Assignment: Print the line containing "beige chair [490,337,670,605]" and each line after it to the end of the material below. Print nothing else.

Material provided:
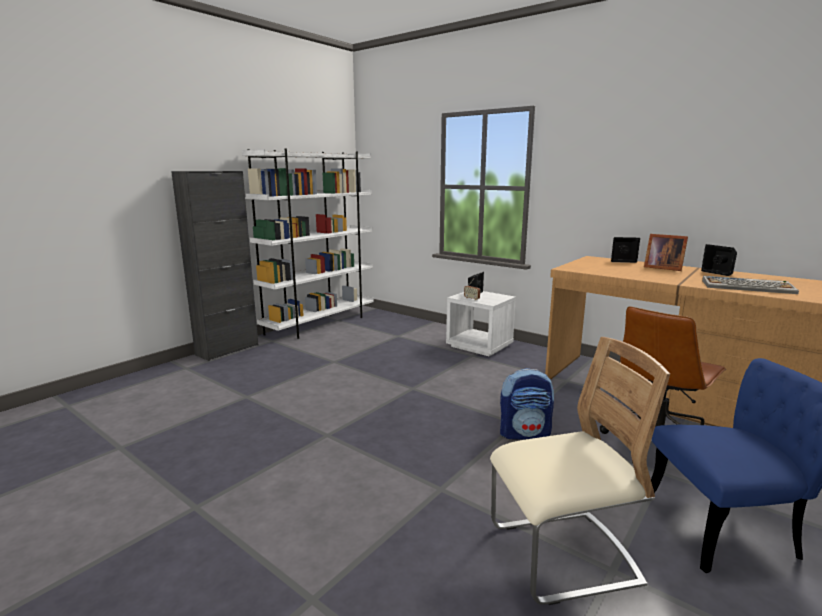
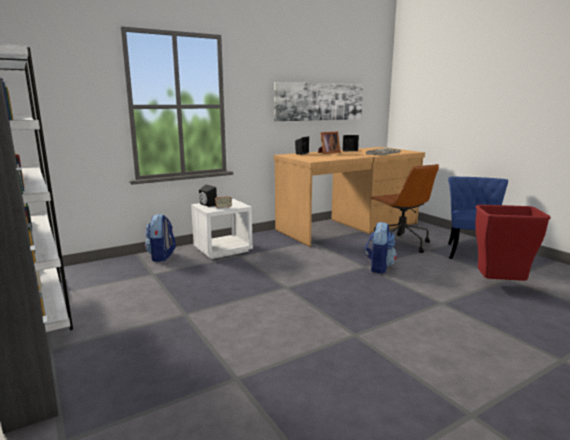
camera: 70 degrees left, 0 degrees up
beige chair [490,337,670,605] -> red trash can [475,205,551,281]
none -> backpack [145,214,176,262]
none -> picture [274,82,363,122]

Exercise output:
beige chair [490,337,670,605] -> red trash can [475,205,551,281]
none -> backpack [145,214,176,262]
none -> picture [274,82,363,122]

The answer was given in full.